Most information about Buck's life comes from extracts from his diaries and letters found in Memoirs and remains of the late Rev. Charles Buck edited by John Styles and published in 1817.
Buck was born in 1771 in the village of Hillsley near Wotton Underedge, Glouchestershire. He began his formal education in a boarding school in Hillsley run by the Rev William Hitchman, a Baptist minister. He left school at age 13 "to give himself up," as he wrote, "to amusement and folly."
The next year (1785) Buck went to London where he was "admitted into the office of an attorney" for the study and practiced law.

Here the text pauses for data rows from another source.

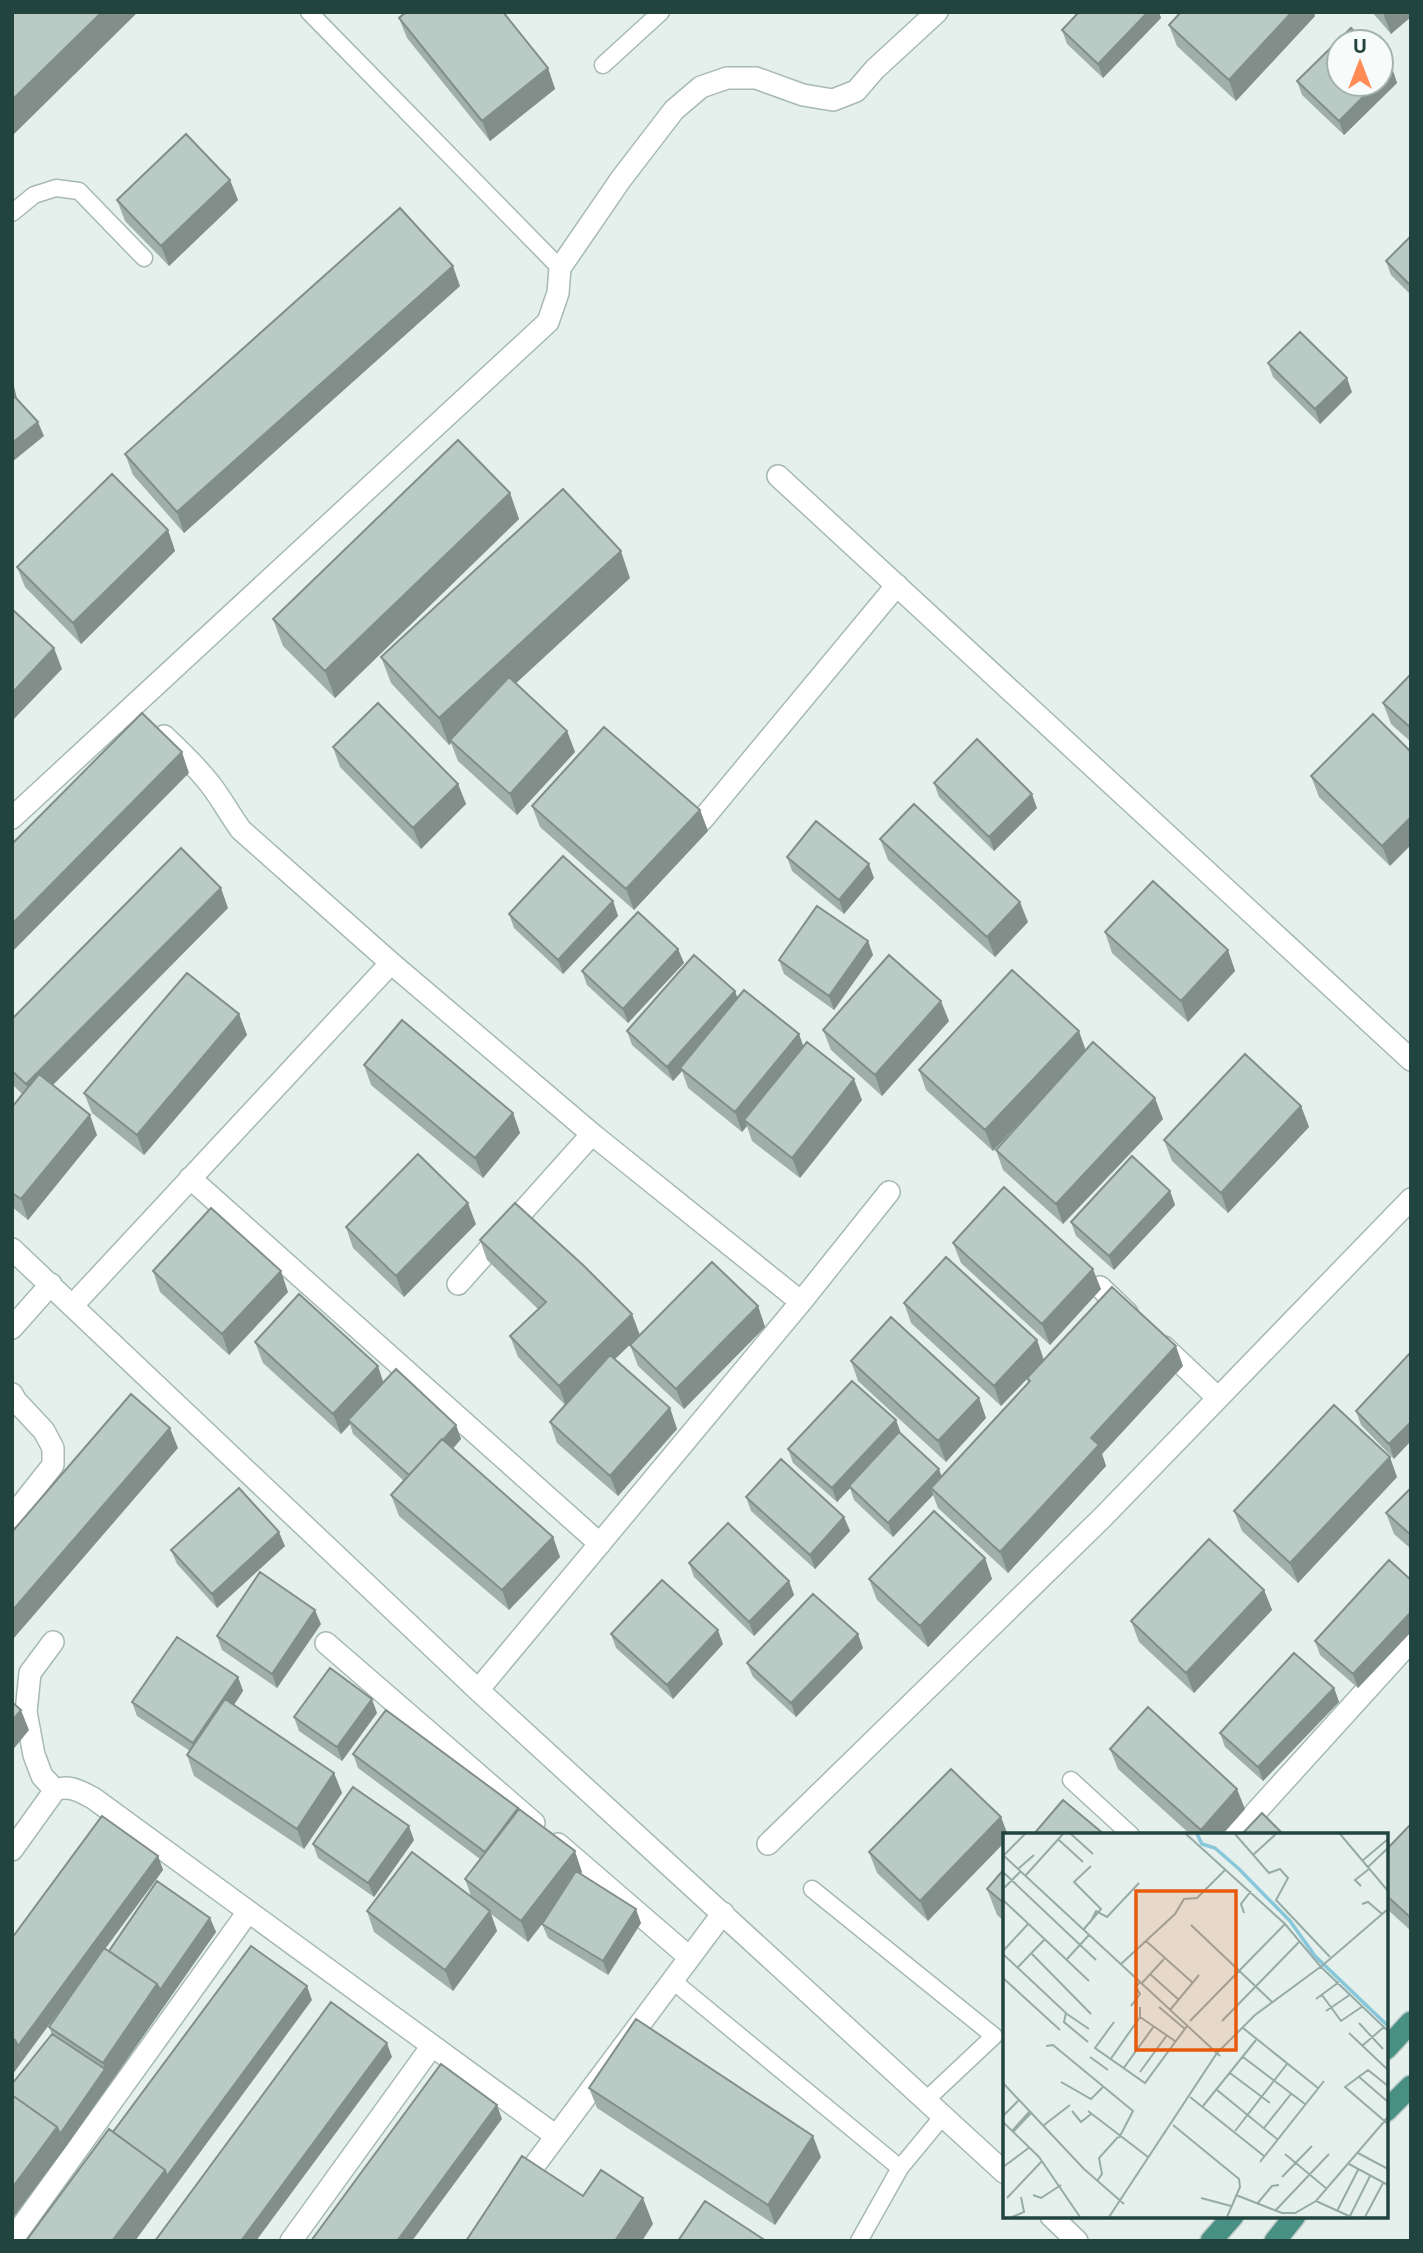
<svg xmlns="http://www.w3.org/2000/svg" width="1423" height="2253" viewBox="0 0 1423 2253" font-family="'Open Sans',sans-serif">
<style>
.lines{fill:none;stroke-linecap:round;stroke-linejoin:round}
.service-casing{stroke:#a7b9b4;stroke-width:19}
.minor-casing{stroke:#a7b9b4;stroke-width:24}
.trunk-casing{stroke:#c1cbc9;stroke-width:24}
.service{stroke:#fff;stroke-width:16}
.minor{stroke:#fff;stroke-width:21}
.trunk{stroke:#488f84;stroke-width:21}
.wall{fill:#a0afa9}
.shaded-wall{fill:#828e8a}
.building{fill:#bacbc5;stroke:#828e8a;stroke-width:2}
.inset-river{fill:none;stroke:#88c7da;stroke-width:3.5}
.inset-road{fill:none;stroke:#97aba6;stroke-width:2}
.view{fill:#e8590c;fill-opacity:0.15;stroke:#e8590c;stroke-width:3.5}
.inset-edge{fill:none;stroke:#22443e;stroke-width:3.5}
</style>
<rect width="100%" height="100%" fill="#e5f0ec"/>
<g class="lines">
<g class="service-casing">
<path id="service" d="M309 12 560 268
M603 65 661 12
M12 213 34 195 56 188 79 191 144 258
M1071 1780 1131 1835
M812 1889 994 2036 926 2100
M673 1981 900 2168 943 2116
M859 2241 900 2168"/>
</g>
<g class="minor-casing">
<path id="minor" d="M778 476 1411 1060
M164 736C180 751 196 766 210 784 221 798 230 815 241 830L391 963 592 1134 801 1302
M12 818 548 322 558 293 560 268 621 179 674 110 701 87 727 78H756L803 95 833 100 856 91 875 69 937 12
M702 820 897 585
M190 1178 600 1544
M12 1249 478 1690 1005 2173
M458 1284 592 1134
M1100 1287 1127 1313
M72 1306 391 963
M12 1328 51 1284
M1164 1347 1218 1398
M12 1394 16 1401 44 1431 53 1448V1465L12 1517
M53 1642 30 1673 26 1712 34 1755 42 1776 55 1790
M326 1643 534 1823
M478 1690 801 1302 889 1192
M1235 1835 1411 1641
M558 1844 689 1957
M768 1844 1103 1517 1411 1199
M12 1850 55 1790C69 1784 81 1792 93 1798L556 2136
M519 2186 723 1913
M1051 2216 1077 2241
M12 2240 248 1912
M291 2241 432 2046"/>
</g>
<g class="trunk-casing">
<path id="trunk" d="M1386 2049 1411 2022
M1386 2111 1411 2086
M1211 2241 1233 2216
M1275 2241 1295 2216"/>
</g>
<use href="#service" class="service"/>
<use href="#minor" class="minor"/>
<use href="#trunk" class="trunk"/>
</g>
<path class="wall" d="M1079 12H1159L1161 18 1103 78 1067 44 1062 30Z
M1372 12H1411L1391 34Z
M1315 16 1236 101 1177 46 1169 25Z
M399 18 548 68 555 89 490 141 407 38Z
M1392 68 1397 83 1344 135 1302 95 1297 81Z
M230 180 238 200 169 266 125 221 117 200Z
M1411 236V295L1391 275 1386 261Z
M460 286 184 533 133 475 125 454Z
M1268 363 1352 392 1320 424 1273 377Z
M510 493 519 519 335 698 283 646 273 619Z
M168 530 175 551 81 644 25 587 17 567Z
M630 578 516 683 567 731 575 752 517 815 458 761 451 743 449 745 391 683 381 657Z
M1411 674V742L1391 724 1383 703Z
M1373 714 1390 866 1319 797 1311 776Z
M333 747 458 784 466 804 421 849 340 767Z
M934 783 1037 808 994 851 939 797Z
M532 806 700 810 708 831 634 910 540 827Z
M880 839 1028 922 995 957 888 860Z
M787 857 874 878 844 914 792 871Z
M613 901 618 916 563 974 514 928 509 914Z
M228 908 53 1085 97 1135 28 1220 12 1207V1107L22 1094 12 1084V1019Z
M1105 932 1228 950 1235 971 1188 1022 1112 953Z
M868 941 873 955 834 1010 784 974 779 960Z
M678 949 684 963 628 1023 587 985 582 971Z
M735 991 737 999 799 1034 803 1046 862 1100 800 1178 752 1141 747 1126 742 1132 688 1088 682 1071 673 1081 632 1045 627 1031Z
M239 1014 247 1035 144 1155 92 1113 84 1093Z
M949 1021 882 1096 831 1050 823 1030Z
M1086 1050 1163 1119 1063 1224 1003 1170 996 1150 1043 1097 993 1151 926 1090 919 1070Z
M364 1065 513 1113 520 1133 483 1178 371 1085Z
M1301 1106 1309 1127 1228 1213 1172 1161 1164 1140Z
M1170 1191 1175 1205 1114 1270 1076 1236 1071 1222Z
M476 1224 404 1297 353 1248 346 1227Z
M480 1240 640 1335 614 1360 670 1408 677 1429 618 1496 557 1443 550 1422 565 1405 518 1357 510 1336 538 1309 487 1260Z
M953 1243 1101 1289 1050 1345 961 1263Z
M153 1271 288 1292 229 1355 160 1292Z
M904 1303 1037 1340 1044 1360 1183 1366 1102 1454 1106 1466 1008 1573 938 1508 933 1495 893 1537 854 1500 850 1488 837 1502 793 1463 788 1449 896 1420 901 1434 942 1476 1028 1383 1027 1379 1001 1406 911 1323Z
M758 1306 765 1327 684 1409 638 1366 630 1345Z
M255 1342 384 1382 456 1425 461 1439 453 1449 553 1537 560 1557 509 1610 399 1516 391 1495 404 1481 353 1434 350 1424 341 1434 263 1363Z
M1411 1352 1394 1459 1361 1425 1356 1411Z
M851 1361 979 1398 986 1418 946 1462 858 1381Z
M1397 1477 1298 1583 1242 1531 1234 1511Z
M1411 1488V1549L1394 1534 1386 1513Z
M746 1497 844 1517 850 1531 815 1569 751 1511Z
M285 1546 217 1608 177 1564 171 1550Z
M985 1558 992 1579 928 1647 877 1600 869 1579Z
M689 1563 789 1581 794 1595 754 1636 694 1577Z
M1411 1580V1632L1358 1688 1320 1655 1315 1641Z
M1264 1590 1272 1610 1194 1693 1139 1642 1131 1621Z
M321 1624 277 1688 222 1650 217 1636Z
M611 1634 723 1644 673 1699 616 1648Z
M863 1648 796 1717 753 1677 747 1663Z
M238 1677 243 1691 234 1705 334 1773 342 1793 304 1849 194 1776 187 1755 190 1751 137 1716 132 1702Z
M1334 1688 1339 1702 1263 1781 1225 1747 1220 1733Z
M377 1713 342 1761 299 1731 294 1717Z
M1110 1749 1245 1809 1222 1835H1191L1118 1769Z
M353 1754 582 1872 581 1874 641 1923 608 1975 548 1938 542 1924 544 1922 528 1942 491 1914 497 1931 453 1991 374 1932 367 1911 471 1896 465 1879 480 1859 358 1768Z
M951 1769 928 1921 877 1873 869 1852Z
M1411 1824V1931L1386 1908V1850Z
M414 1840 374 1897 318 1858 313 1844Z
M158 1856 163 1870 106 1948 109 1951 210 1918 216 1932 65 2148 12 2219V2084L52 2034 49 2027 79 1984 12 2075V1938Z
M1005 1868V1922L997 1915 987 1889Z
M589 2088 821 2157 775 2225 597 2108Z"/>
<path class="shaded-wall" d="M102 12H138L12 136V100Z
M1148 12H1159L1161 18 1103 78 1098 64Z
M1292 12H1314L1315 16 1236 101 1229 80Z
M1385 12H1411V17L1391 34 1383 13Z
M548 68 555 89 490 141 482 121Z
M1392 68 1397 83 1344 135 1339 121 1376 84H1381V79Z
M230 180 238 200 169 266 161 246Z
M453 266 460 286 184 533 177 512Z
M12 378 20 411 12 418Z
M1347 378 1352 392 1320 424 1315 409Z
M38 422 44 436 12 462V443Z
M510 493 519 519 335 698 325 671Z
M168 530 175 551 81 644 73 623Z
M621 551 630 578 452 742 450 740 451 743 449 745 439 718Z
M54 648 62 669 12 721V693Z
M567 731 575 752 517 815 510 794Z
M182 752 189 773 12 952V924Z
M458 784 466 804 421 849 413 828Z
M1032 794 1037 808 994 851 989 837Z
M700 810 708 831 634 910 626 889Z
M1411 817V845L1390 866 1382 846Z
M869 864 874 878 844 914 839 900Z
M221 888 228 908 33 1105 26 1084Z
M613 901 618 916 563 974 558 960Z
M1020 902 1028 922 995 957 987 937Z
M868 941 873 955 834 1010 829 996Z
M678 949 684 963 628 1023 623 1009Z
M1228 950 1235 971 1188 1022 1181 1001Z
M735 991 740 1005 680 1068 682 1071 673 1081 667 1067Z
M941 1001 949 1021 882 1096 875 1075Z
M239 1014 247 1035 144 1155 137 1135Z
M1079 1031 1086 1051 993 1151 985 1130Z
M799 1034 806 1054 744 1120 747 1126 742 1132 735 1112Z
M854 1079 862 1100 800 1178 792 1158Z
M1155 1098 1163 1119 1063 1224 1056 1204Z
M1301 1106 1309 1127 1228 1213 1221 1193Z
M513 1113 520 1133 483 1178 475 1158Z
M90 1115 97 1135 28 1220 21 1199Z
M1170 1191 1175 1205 1114 1270 1109 1256Z
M468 1203 476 1224 404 1297 396 1276Z
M1093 1269 1101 1289 1050 1345 1042 1324Z
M281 1271 288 1292 229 1355 222 1334Z
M758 1306 765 1327 684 1409 676 1389Z
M632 1314 640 1335 566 1406 559 1386Z
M1037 1340 1044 1361 1001 1406 994 1386Z
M1176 1346 1183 1366 1102 1454 1106 1466 1008 1573 1000 1552 1091 1438Z
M378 1366 385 1387 348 1420 350 1424 341 1434 333 1414Z
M979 1398 986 1418 946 1462 938 1441Z
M670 1408 677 1429 618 1496 610 1476Z
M896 1420 901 1434 837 1502 832 1488Z
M1411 1422V1441L1394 1459 1389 1444Z
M456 1425 461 1439 415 1490 409 1476Z
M170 1428 178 1448 14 1638 12 1633V1611Z
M1390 1457 1397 1477 1298 1583 1290 1563Z
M939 1469 944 1483 931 1488 933 1495 893 1537 888 1523Z
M844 1517 850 1531 815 1569 810 1555Z
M279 1532 285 1546 217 1608 212 1594Z
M553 1537 560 1557 509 1610 502 1590Z
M985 1558 992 1579 928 1647 920 1626Z
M789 1581 794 1595 754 1636 749 1622Z
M1264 1590 1272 1610 1194 1693 1186 1673Z
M315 1610 321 1624 277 1688 272 1674Z
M1411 1612V1632L1358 1688 1353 1674Z
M718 1630 723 1644 673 1699 667 1685Z
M858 1634 863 1648 796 1717 791 1703Z
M238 1677 243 1691 199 1757 193 1743Z
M1334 1688 1339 1702 1263 1781 1258 1767Z
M372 1699 377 1713 342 1761 337 1747Z
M21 1710 29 1730 12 1751V1721Z
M334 1773 342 1793 304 1849 297 1829Z
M1237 1789 1245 1809 1222 1835H1203L1201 1830Z
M1001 1817 1008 1835H1005V1842L928 1921 920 1901Z
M409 1826 414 1840 374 1897 368 1883Z
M575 1851 582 1872 528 1942 521 1921Z
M158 1856 163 1870 23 2060 18 2046Z
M636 1909 641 1923 608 1975 603 1961Z
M490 1911 497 1931 453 1991 445 1970Z
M210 1918 216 1932 65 2148 60 2134 105 2069 103 2063 157 1984Z
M307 1986 312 2000 135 2241H112L165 2170Z
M15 2040 23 2060 12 2075V2044Z
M387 2043 392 2057 256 2241H241Z
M497 2105 502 2119 412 2241H397Z
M57 2127 65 2148 12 2219V2188Z
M813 2136 821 2157 775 2225 768 2205Z
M643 2198 653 2224 642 2241H615Z"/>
<path class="building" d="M12 12H102L12 100Z
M406 12H503L548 68 482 121 399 18Z
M1079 12H1148L1098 64 1062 30Z
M1181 12H1292L1229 80 1169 25Z
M1351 28 1365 42H1339V84H1376L1339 121 1297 81Z
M1381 58 1392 68 1381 79Z
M186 134 230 180 161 246 117 200Z
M400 208 453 266 177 512 125 454Z
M1411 236V286L1386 261Z
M1300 332 1347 378 1315 409 1268 363Z
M15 397 38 422 12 443V399Z
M458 440 510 493 325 671 273 619Z
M112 474 168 530 73 623 17 567Z
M563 489 621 551 439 718 381 657Z
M13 610 54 648 12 693V612Z
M1411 674V728L1383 703Z
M509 677 567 731 510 794 450 740Z
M378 703 458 784 413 828 333 747Z
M142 713 182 752 12 924V844Z
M1373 714 1411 752V817L1382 846 1311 776Z
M604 727 700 810 626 889 532 806Z
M977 739 1032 794 989 837 934 783Z
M914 804 1020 902 987 937 880 839Z
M816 821 869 864 839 900 787 857Z
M181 848 221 888 26 1084 12 1071V1019Z
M563 856 613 901 558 960 509 914Z
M1153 881 1228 950 1181 1001 1105 932Z
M817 906 868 941 829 996 779 960Z
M638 912 678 949 623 1009 582 971Z
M694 955 735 991 667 1067 627 1031Z
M889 955 941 1001 875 1075 823 1030Z
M1012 970 1079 1031 985 1130 919 1070Z
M187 973 239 1014 137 1135 84 1093Z
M744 990 799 1034 735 1112 680 1068Z
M402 1020 513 1113 475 1158 364 1065Z
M807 1042 854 1079 792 1158 744 1120Z
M1093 1042 1155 1098 1056 1204 996 1150Z
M1245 1054 1301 1106 1221 1193 1164 1140Z
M39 1074 90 1115 21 1199 12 1193V1107Z
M418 1154 468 1203 396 1276 346 1227Z
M1132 1156 1170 1191 1109 1256 1071 1222Z
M1004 1187 1093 1269 1042 1324 953 1243Z
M515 1203 583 1265 632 1314 559 1386 510 1336 546 1302 480 1240Z
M211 1208 281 1271 222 1334 153 1271Z
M946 1257 1037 1340 994 1386 904 1303Z
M712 1262 758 1306 676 1389 630 1345Z
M1112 1287 1176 1346 1091 1438 1099 1445 1000 1552 931 1488 1030 1381 1027 1378Z
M299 1294 378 1366 333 1414 255 1342Z
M891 1317 979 1398 938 1441 851 1361Z
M1411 1352V1422L1389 1444 1356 1411Z
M610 1355 670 1408 610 1476 550 1422Z
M396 1369 456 1425 443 1440 442 1439 409 1475 348 1420Z
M852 1381 896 1420 832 1488 788 1449Z
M131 1394 170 1428 12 1611V1532Z
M1334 1405 1390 1457 1290 1563 1234 1511Z
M899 1432 939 1469 888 1523 849 1486Z
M442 1439 553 1537 502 1590 391 1495Z
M781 1459 844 1517 810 1555 746 1497Z
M239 1488 279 1532 212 1594 171 1550Z
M1411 1488V1535L1386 1513Z
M934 1511 985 1558 920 1626 869 1579Z
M728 1523 789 1581 749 1622 689 1563Z
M1209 1539 1264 1590 1186 1673 1131 1621Z
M1389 1560 1411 1580V1612L1353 1674 1315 1641Z
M260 1572 315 1610 272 1674 217 1636Z
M662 1580 718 1630 667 1685 611 1634Z
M813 1594 858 1634 791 1703 747 1663Z
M177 1637 238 1677 193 1743 132 1702Z
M1294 1653 1334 1688 1258 1767 1220 1733Z
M330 1668 372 1699 337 1747 294 1717Z
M225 1699 334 1773 297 1829 187 1755Z
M12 1702 21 1710 12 1721Z
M1148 1707 1237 1789 1201 1830 1110 1749Z
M386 1710 518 1808 485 1852 353 1754Z
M951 1769 1001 1817 920 1901 869 1852Z
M353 1787 409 1826 368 1883 313 1844Z
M1063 1800 1105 1835H1033Z
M519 1809 575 1851 521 1921 465 1879Z
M1262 1813 1284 1835H1241Z
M102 1816 158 1856 18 2046 15 2040 12 2038V1938Z
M1411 1824V1918L1386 1895V1850Z
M412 1852 490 1911 445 1970 367 1911Z
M1005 1868V1904L987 1889Z
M576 1871 636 1909 603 1961 542 1924Z
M157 1881 210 1918 160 1990 157 1984 109 1951Z
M251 1946 307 1986 167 2176 165 2170 113 2132Z
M104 1948 157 1984 103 2063 49 2027Z
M331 2002 387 2043 241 2241H155Z
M636 2019 813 2136 768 2205 589 2088Z
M52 2034 105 2069 60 2134 57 2127 12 2095V2084Z
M441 2064 497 2105 397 2241H311Z
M12 2095 57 2127 12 2188Z
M109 2129 165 2170 112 2241H26Z
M522 2156 583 2196 601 2170 643 2198 615 2241H466Z
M705 2201 763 2239 762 2241H678Z"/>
<g transform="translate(1003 1833)">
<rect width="385" height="385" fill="#e5f0ec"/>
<path class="inset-river" d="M194 1 199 11 212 15 236 36 287 88 312 123 385 193"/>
<path class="inset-road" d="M68 1 90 21M183 1 282 91 318 134 385 198M232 1 266 40 277 36 285 45 273 67 327 124M337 1 385 58M56 7 80 29M0 22 217 223M1 22 22 1M250 22 273 1M359 28 385 6M365 34 385 15M15 36 31 22M0 39 93 127M23 42 60 1M358 53 352 47 366 36M0 56 18 38M0 67 86 148M359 71 365 69 379 81M241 80 238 71 248 58M87 90 93 78 104 84 136 50M188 92 269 169M81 96 98 76 71 49 88 33M143 108 190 150M0 118 26 90M0 121 63 180 61 189 85 209M29 121 88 181M64 126 86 102M118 131 172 81 181 66 194 65 222 37M15 134 42 106M147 141 176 167M0 145 57 197M139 150 161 126M319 162 338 188 360 173M313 166 336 149M128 173 137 161 133 154 137 149M156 174 182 196M167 177 196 142M323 178 348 161M64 181 86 196M137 184 172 208M187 188 282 91M219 188 297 108M111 189 92 215 142 250 184 193M356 190 380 216M240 195 315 255M346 200 385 237M43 213 50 212 130 278 116 305M359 213 381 194M87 224 105 237M240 224 302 271M107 227 137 184V174M120 236 151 193M137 239 164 202M227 240 267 270M355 243 385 269M58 249 88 266 100 254M0 250 81 336 121 371M385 253 365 237 342 254 385 291M214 257 274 306M187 264 261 323M200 273 253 207M69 278 78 289 88 281M85 278 145 324M0 283 16 267M0 289 36 324 77 384M41 292 67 272M170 292 236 346 237 354 224 384M261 295 288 261M9 298 27 278M232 298 284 231M10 299 29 279M355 320 385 336M282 321 324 356M257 329 321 248M346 331 385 352M0 334 27 314M279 344 309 313M94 348 99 341 96 325 115 304M30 362 38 365 58 352M233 362 279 380H292L313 368 385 284M4 365 39 328M198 365 228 373M313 368 346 383M254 371 269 353 276 352M272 378 326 321M334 378 355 337M347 383 367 343M9 384 21 379 18 364M106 384 214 220 252 182 320 132 385 76M362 384 380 350"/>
<path class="view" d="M133 58H233V217H133Z"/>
<rect width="385" height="385" class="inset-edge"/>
</g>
<rect width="1423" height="2253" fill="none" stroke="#22443e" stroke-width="28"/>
<g transform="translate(1360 63)"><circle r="33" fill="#f7fbf9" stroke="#a2b2ae" stroke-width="2"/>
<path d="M0-5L12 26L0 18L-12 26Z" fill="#ff8b54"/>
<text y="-10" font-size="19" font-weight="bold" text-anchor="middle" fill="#22443e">U</text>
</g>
</svg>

In London, Buck says he was "just about launching into all the dissipations and licentiousness of the profligate" and was on the "very brink of destruction". More specifically, he wrote that "almost every evening found me at the theatre".
Buck does not describe what he saw or did at the theatre that he considered immoral, but the history of the London theater gives clues. At the beginning of the 18th century, the Rev. Jeremy Collier's pamphlet, A Short View of the Immorality and Profaneness of the English Stage (S. Keble, 1698) was in print. Collier denounced the theater's "immoral characters and situations" and attacks on clergy.
During the 18th century "huge crowds" attended theaters and some engaged in immoral behavior. "In front of the stage, young men would drink together, eat nuts and mingle with prostitutes down below in the notorious ‘pit’." The Beggar's Opera filled with immorality retained its theatrical hold in England throughout the 18th century.
Immoral or not, Buck said that he attended the theater almost daily. However, a Mr. Thomas Atkins introduced Buck to a "a sincere and zealous Christian" young man who encouraged Buck to read the Bible. Buck said that this opened him to "a new world" and began to change his life. Regarding this experience, Buck asked, "does conversion make a man an angel?" and answered, "surely not." He goes on to say that after his conversion, "the old temptation" was still there. In a letter of 19 April 1794, Buck suggested that the old temptation was still present because he said that he had been reading Thomas Brooks, Precious Remedies Against Satan's Devices (E. Baines, 1799).